Menurut Ketua Komite Industri Logam, Mesin, Elektronika, dan Alat Angkut Kadin, Gunadi Sindhuwinata, tidak akan efektif diberlakukan bagi pemilik kendaraan pribadi.
“Bagaimana nanti pengawasannya? Kan bisa saja nanti seseorang memiliki berapa mobil tapi diatasnamakan keluarga atau orang lain dengan alamat berbeda?” kata Gunadi kepada Tempo di Jakarta hari ini.
Selain itu, menurut Gunadi, bisa saja seseorang memiliki lebih dari satu kendaraan, tapi apakah benar memang setiap hari orang itu menggunakan semua kendaraan yang dimilikinya?

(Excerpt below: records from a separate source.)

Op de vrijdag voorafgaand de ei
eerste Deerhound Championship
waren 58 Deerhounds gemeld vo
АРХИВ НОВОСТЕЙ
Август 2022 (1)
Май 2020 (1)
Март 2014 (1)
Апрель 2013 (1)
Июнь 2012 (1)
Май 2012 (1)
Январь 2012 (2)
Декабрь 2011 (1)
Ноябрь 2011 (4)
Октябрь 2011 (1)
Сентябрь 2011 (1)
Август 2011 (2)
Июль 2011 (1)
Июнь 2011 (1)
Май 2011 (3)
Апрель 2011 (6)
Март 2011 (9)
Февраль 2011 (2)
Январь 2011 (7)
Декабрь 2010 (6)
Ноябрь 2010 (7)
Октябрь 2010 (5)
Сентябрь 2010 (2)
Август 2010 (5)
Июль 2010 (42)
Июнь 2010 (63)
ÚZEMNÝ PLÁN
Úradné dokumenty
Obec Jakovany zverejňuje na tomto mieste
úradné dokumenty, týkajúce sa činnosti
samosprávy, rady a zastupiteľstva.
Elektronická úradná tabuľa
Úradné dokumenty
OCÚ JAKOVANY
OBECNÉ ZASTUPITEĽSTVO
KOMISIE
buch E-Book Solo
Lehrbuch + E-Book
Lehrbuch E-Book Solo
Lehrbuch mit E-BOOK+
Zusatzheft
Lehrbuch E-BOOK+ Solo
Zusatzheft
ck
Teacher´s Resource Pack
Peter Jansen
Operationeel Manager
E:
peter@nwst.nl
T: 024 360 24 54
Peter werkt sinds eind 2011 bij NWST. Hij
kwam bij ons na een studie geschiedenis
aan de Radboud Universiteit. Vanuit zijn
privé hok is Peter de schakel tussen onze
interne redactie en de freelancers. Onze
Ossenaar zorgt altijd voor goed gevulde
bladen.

“Seharusnya pemilik kendaraan pribadi ini lebih dihargai, bukan justru dipajaki lebih mahal,” ujarnya.
Dia juga mempertanyakan apa sebenarnya tujuan dari pemberlakuan undang-undang ini. Jika untuk mengurangi kemacetan, dia menilai, aturan itu juga tidak akan efektif untuk menekan jumlah kendaraan yang beredar di jalan-jalan.
Pasalnya, kemacetan yang terjadi di jalan----khususnya di ibu kota Jakarta----tidak hanya gara-gara jumlah kendaraan saja, tapi juga akibat infrastruktur jalan yang rusak, arsitektur jalan, dan manajemen lalu lintas kendaraan yang tidak sempurna.
“Banyak faktor yang membuat jalanan menjadi macet, tidak hanya karena jumlah kendaraan saja,” ujarnya.
Apalagi, dia menambahkan, jika dibandingkan dengan negara lain sebenarnya produksi kendaraan roda empat di Indonesia baru 600 ribu unit per tahun dibandingkan dengan total populasi yang mencapai 230 juta orang. Di Jepang misalnya, dengan total populasi sekitar 115 juta orang, pasar kendaraan di negara itu mencapai 12 juta unit per tahun.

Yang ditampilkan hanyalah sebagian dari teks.